I suffered terrible pain the following months, all of it dirty. My mind told endless horror stories about the hideous future my child and I would endure—stories that, in retrospect, are hilarious. If I'd known how Adam would really change my life, I'd have been overwhelmed with gratitude not grief. His life has brought me not only enormous love, but concrete rewards: adventures, relationships, money, career success. I'm not saying that having a disabled child is a guaranteed funfest, but that living by heart (something Adam taught me to do) yields miraculous bounty.

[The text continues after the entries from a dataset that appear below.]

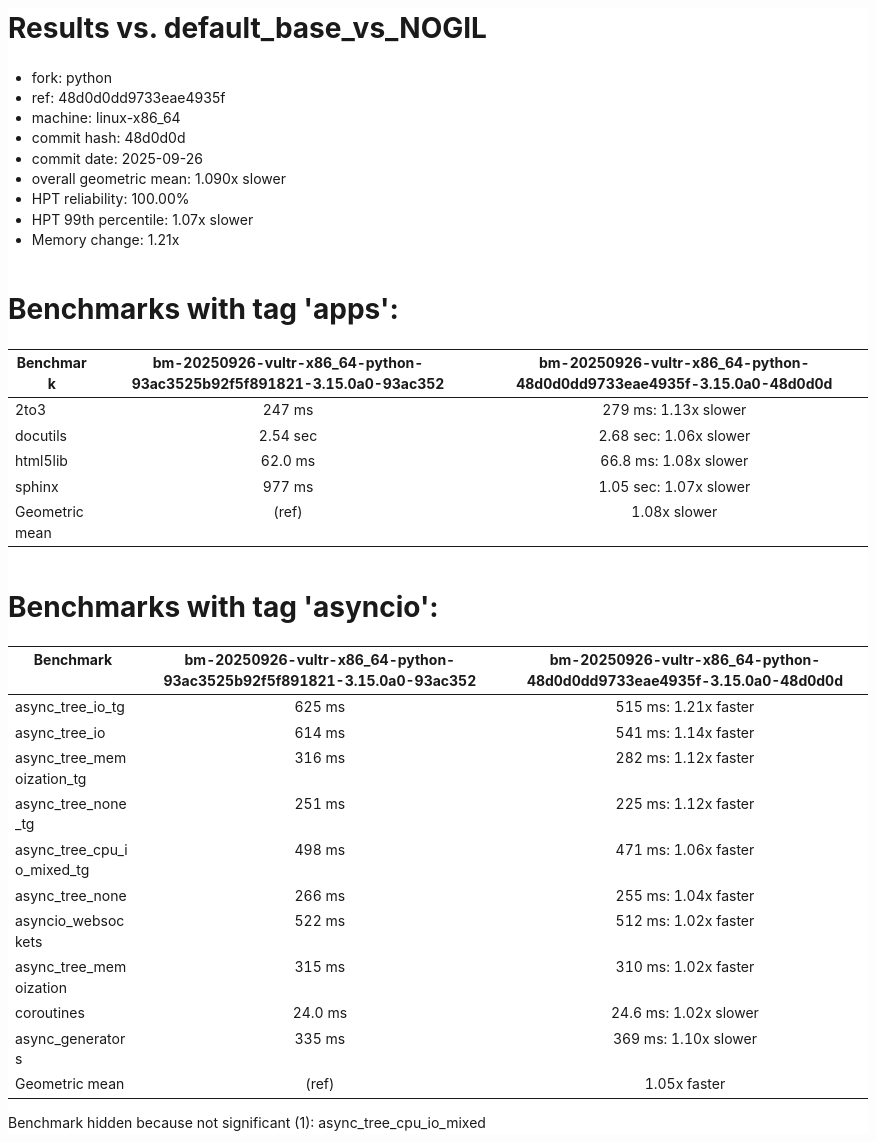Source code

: # Results vs. default_base_vs_NOGIL

- fork: python
- ref: 48d0d0dd9733eae4935f
- machine: linux-x86_64
- commit hash: 48d0d0d
- commit date: 2025-09-26
- overall geometric mean: 1.090x slower
- HPT reliability: 100.00%
- HPT 99th percentile: 1.07x slower
- Memory change: 1.21x

Benchmarks with tag 'apps':
===========================

| Benchmark      | bm-20250926-vultr-x86_64-python-93ac3525b92f5f891821-3.15.0a0-93ac352 | bm-20250926-vultr-x86_64-python-48d0d0dd9733eae4935f-3.15.0a0-48d0d0d |
|----------------|:---------------------------------------------------------------------:|:---------------------------------------------------------------------:|
| 2to3           | 247 ms                                                                | 279 ms: 1.13x slower                                                  |
| docutils       | 2.54 sec                                                              | 2.68 sec: 1.06x slower                                                |
| html5lib       | 62.0 ms                                                               | 66.8 ms: 1.08x slower                                                 |
| sphinx         | 977 ms                                                                | 1.05 sec: 1.07x slower                                                |
| Geometric mean | (ref)                                                                 | 1.08x slower                                                          |

Benchmarks with tag 'asyncio':
==============================

| Benchmark                  | bm-20250926-vultr-x86_64-python-93ac3525b92f5f891821-3.15.0a0-93ac352 | bm-20250926-vultr-x86_64-python-48d0d0dd9733eae4935f-3.15.0a0-48d0d0d |
|----------------------------|:---------------------------------------------------------------------:|:---------------------------------------------------------------------:|
| async_tree_io_tg           | 625 ms                                                                | 515 ms: 1.21x faster                                                  |
| async_tree_io              | 614 ms                                                                | 541 ms: 1.14x faster                                                  |
| async_tree_memoization_tg  | 316 ms                                                                | 282 ms: 1.12x faster                                                  |
| async_tree_none_tg         | 251 ms                                                                | 225 ms: 1.12x faster                                                  |
| async_tree_cpu_io_mixed_tg | 498 ms                                                                | 471 ms: 1.06x faster                                                  |
| async_tree_none            | 266 ms                                                                | 255 ms: 1.04x faster                                                  |
| asyncio_websockets         | 522 ms                                                                | 512 ms: 1.02x faster                                                  |
| async_tree_memoization     | 315 ms                                                                | 310 ms: 1.02x faster                                                  |
| coroutines                 | 24.0 ms                                                               | 24.6 ms: 1.02x slower                                                 |
| async_generators           | 335 ms                                                                | 369 ms: 1.10x slower                                                  |
| Geometric mean             | (ref)                                                                 | 1.05x faster                                                          |

Benchmark hidden because not significant (1): async_tree_cpu_io_mixed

Ironically, separating from our mind's storytelling often creates the very results we tried—and failed—to take by force. When I simply experience my Adam, he is clearly the son I always wanted. When I stop judging my body as a flawed troll, I see only an innocent, naked ape that has been pressed into the service of my soul. I treat it more kindly, and it becomes healthier, more energetic, less attracted to the junk food it eats for comfort when I make war on it. When I stop trying to control my mind—that verbose, paranoiac old storyteller—my thoughts become clearer and more intelligent.
It's a delicious paradox: By not trying to control the uncontrollable, we get what we thought we'd get if we were in control. This thought pleases me greatly. I watch it go by, written on a placard carried by a tiny imaginary child. She waves, gives me a smile, and then she, too, disappears.